- _What to do_
Would you output all the entries below without altering a word?

- _Data section_

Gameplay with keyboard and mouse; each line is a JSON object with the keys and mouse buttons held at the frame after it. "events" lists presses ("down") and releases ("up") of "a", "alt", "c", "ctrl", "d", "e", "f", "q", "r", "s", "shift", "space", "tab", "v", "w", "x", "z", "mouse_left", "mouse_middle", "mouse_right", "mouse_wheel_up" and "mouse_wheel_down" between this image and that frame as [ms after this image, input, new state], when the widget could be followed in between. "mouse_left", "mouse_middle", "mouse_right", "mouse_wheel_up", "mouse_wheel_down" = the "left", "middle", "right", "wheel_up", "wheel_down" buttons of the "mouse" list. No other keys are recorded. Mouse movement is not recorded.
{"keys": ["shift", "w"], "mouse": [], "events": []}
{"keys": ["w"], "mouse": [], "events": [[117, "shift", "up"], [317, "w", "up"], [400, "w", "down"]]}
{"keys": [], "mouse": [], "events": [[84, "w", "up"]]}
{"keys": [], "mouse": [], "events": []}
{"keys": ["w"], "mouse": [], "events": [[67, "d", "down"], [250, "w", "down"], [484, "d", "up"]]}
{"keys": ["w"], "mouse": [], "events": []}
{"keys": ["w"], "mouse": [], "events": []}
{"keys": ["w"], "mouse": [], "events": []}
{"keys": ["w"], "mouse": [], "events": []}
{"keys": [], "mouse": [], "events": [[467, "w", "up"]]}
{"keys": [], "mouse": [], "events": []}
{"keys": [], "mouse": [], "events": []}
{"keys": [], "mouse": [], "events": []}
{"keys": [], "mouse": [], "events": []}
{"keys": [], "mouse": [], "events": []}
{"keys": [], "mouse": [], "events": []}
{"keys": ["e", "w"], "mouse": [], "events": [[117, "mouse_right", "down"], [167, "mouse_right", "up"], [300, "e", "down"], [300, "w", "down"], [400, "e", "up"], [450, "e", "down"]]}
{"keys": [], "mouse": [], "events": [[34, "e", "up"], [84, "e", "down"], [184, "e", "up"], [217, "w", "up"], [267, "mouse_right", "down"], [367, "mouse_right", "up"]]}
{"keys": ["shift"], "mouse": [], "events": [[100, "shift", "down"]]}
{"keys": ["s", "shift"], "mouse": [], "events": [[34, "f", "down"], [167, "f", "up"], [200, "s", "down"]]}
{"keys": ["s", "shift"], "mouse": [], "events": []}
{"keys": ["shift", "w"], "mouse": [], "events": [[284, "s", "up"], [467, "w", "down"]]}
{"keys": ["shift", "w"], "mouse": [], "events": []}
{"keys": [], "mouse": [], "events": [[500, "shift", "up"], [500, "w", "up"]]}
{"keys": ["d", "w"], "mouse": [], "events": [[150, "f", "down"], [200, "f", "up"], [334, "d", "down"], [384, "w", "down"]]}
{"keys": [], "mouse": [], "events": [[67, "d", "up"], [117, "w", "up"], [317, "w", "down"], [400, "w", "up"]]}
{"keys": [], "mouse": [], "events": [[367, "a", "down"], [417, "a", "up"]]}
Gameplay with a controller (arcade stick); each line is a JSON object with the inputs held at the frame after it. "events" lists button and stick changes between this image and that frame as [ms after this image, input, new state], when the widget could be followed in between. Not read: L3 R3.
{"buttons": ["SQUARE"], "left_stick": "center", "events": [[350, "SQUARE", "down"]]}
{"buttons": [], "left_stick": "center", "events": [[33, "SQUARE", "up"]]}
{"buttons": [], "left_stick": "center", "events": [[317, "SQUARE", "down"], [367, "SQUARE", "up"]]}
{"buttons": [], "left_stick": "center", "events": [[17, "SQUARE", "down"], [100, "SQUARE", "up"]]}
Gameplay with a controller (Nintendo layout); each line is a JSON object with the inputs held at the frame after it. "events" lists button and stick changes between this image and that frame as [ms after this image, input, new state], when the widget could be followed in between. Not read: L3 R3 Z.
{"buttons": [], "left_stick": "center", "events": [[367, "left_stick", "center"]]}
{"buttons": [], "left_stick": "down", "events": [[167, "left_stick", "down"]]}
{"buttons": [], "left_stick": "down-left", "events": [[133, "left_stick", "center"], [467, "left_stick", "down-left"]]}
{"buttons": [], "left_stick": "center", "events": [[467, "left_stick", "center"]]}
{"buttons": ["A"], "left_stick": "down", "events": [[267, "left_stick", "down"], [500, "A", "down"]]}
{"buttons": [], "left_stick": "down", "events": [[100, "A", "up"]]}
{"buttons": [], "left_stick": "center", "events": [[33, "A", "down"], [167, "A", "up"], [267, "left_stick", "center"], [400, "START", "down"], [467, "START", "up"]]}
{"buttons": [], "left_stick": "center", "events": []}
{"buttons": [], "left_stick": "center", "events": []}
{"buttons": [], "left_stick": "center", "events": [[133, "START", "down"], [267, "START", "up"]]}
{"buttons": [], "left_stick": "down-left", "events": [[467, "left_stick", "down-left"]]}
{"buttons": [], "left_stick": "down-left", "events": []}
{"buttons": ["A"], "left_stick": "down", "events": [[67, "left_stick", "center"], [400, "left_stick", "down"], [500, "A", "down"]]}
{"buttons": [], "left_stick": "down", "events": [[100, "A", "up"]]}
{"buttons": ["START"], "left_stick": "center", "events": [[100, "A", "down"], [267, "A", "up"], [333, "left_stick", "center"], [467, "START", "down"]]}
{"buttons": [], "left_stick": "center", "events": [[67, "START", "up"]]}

- _Response box_
Gameplay with keyboard and mouse; each line is a JSON object with the keys and mouse buttons held at the frame after it. "events" lists presses ("down") and releases ("up") of "a", "alt", "c", "ctrl", "d", "e", "f", "q", "r", "s", "shift", "space", "tab", "v", "w", "x", "z", "mouse_left", "mouse_middle", "mouse_right", "mouse_wheel_up" and "mouse_wheel_down" between this image and that frame as [ms after this image, input, new state], when the widget could be followed in between. "mouse_left", "mouse_middle", "mouse_right", "mouse_wheel_up", "mouse_wheel_down" = the "left", "middle", "right", "wheel_up", "wheel_down" buttons of the "mouse" list. No other keys are recorded. Mouse movement is not recorded.
{"keys": ["shift", "w"], "mouse": [], "events": []}
{"keys": ["w"], "mouse": [], "events": [[117, "shift", "up"], [317, "w", "up"], [400, "w", "down"]]}
{"keys": [], "mouse": [], "events": [[84, "w", "up"]]}
{"keys": [], "mouse": [], "events": []}
{"keys": ["w"], "mouse": [], "events": [[67, "d", "down"], [250, "w", "down"], [484, "d", "up"]]}
{"keys": ["w"], "mouse": [], "events": []}
{"keys": ["w"], "mouse": [], "events": []}
{"keys": ["w"], "mouse": [], "events": []}
{"keys": ["w"], "mouse": [], "events": []}
{"keys": [], "mouse": [], "events": [[467, "w", "up"]]}
{"keys": [], "mouse": [], "events": []}
{"keys": [], "mouse": [], "events": []}
{"keys": [], "mouse": [], "events": []}
{"keys": [], "mouse": [], "events": []}
{"keys": [], "mouse": [], "events": []}
{"keys": [], "mouse": [], "events": []}
{"keys": ["e", "w"], "mouse": [], "events": [[117, "mouse_right", "down"], [167, "mouse_right", "up"], [300, "e", "down"], [300, "w", "down"], [400, "e", "up"], [450, "e", "down"]]}
{"keys": [], "mouse": [], "events": [[34, "e", "up"], [84, "e", "down"], [184, "e", "up"], [217, "w", "up"], [267, "mouse_right", "down"], [367, "mouse_right", "up"]]}
{"keys": ["shift"], "mouse": [], "events": [[100, "shift", "down"]]}
{"keys": ["s", "shift"], "mouse": [], "events": [[34, "f", "down"], [167, "f", "up"], [200, "s", "down"]]}
{"keys": ["s", "shift"], "mouse": [], "events": []}
{"keys": ["shift", "w"], "mouse": [], "events": [[284, "s", "up"], [467, "w", "down"]]}
{"keys": ["shift", "w"], "mouse": [], "events": []}
{"keys": [], "mouse": [], "events": [[500, "shift", "up"], [500, "w", "up"]]}
{"keys": ["d", "w"], "mouse": [], "events": [[150, "f", "down"], [200, "f", "up"], [334, "d", "down"], [384, "w", "down"]]}
{"keys": [], "mouse": [], "events": [[67, "d", "up"], [117, "w", "up"], [317, "w", "down"], [400, "w", "up"]]}
{"keys": [], "mouse": [], "events": [[367, "a", "down"], [417, "a", "up"]]}
Gameplay with a controller (arcade stick); each line is a JSON object with the inputs held at the frame after it. "events" lists button and stick changes between this image and that frame as [ms after this image, input, new state], when the widget could be followed in between. Not read: L3 R3.
{"buttons": ["SQUARE"], "left_stick": "center", "events": [[350, "SQUARE", "down"]]}
{"buttons": [], "left_stick": "center", "events": [[33, "SQUARE", "up"]]}
{"buttons": [], "left_stick": "center", "events": [[317, "SQUARE", "down"], [367, "SQUARE", "up"]]}
{"buttons": [], "left_stick": "center", "events": [[17, "SQUARE", "down"], [100, "SQUARE", "up"]]}
Gameplay with a controller (Nintendo layout); each line is a JSON object with the inputs held at the frame after it. "events" lists button and stick changes between this image and that frame as [ms after this image, input, new state], when the widget could be followed in between. Not read: L3 R3 Z.
{"buttons": [], "left_stick": "center", "events": [[367, "left_stick", "center"]]}
{"buttons": [], "left_stick": "down", "events": [[167, "left_stick", "down"]]}
{"buttons": [], "left_stick": "down-left", "events": [[133, "left_stick", "center"], [467, "left_stick", "down-left"]]}
{"buttons": [], "left_stick": "center", "events": [[467, "left_stick", "center"]]}
{"buttons": ["A"], "left_stick": "down", "events": [[267, "left_stick", "down"], [500, "A", "down"]]}
{"buttons": [], "left_stick": "down", "events": [[100, "A", "up"]]}
{"buttons": [], "left_stick": "center", "events": [[33, "A", "down"], [167, "A", "up"], [267, "left_stick", "center"], [400, "START", "down"], [467, "START", "up"]]}
{"buttons": [], "left_stick": "center", "events": []}
{"buttons": [], "left_stick": "center", "events": []}
{"buttons": [], "left_stick": "center", "events": [[133, "START", "down"], [267, "START", "up"]]}
{"buttons": [], "left_stick": "down-left", "events": [[467, "left_stick", "down-left"]]}
{"buttons": [], "left_stick": "down-left", "events": []}
{"buttons": ["A"], "left_stick": "down", "events": [[67, "left_stick", "center"], [400, "left_stick", "down"], [500, "A", "down"]]}
{"buttons": [], "left_stick": "down", "events": [[100, "A", "up"]]}
{"buttons": ["START"], "left_stick": "center", "events": [[100, "A", "down"], [267, "A", "up"], [333, "left_stick", "center"], [467, "START", "down"]]}
{"buttons": [], "left_stick": "center", "events": [[67, "START", "up"]]}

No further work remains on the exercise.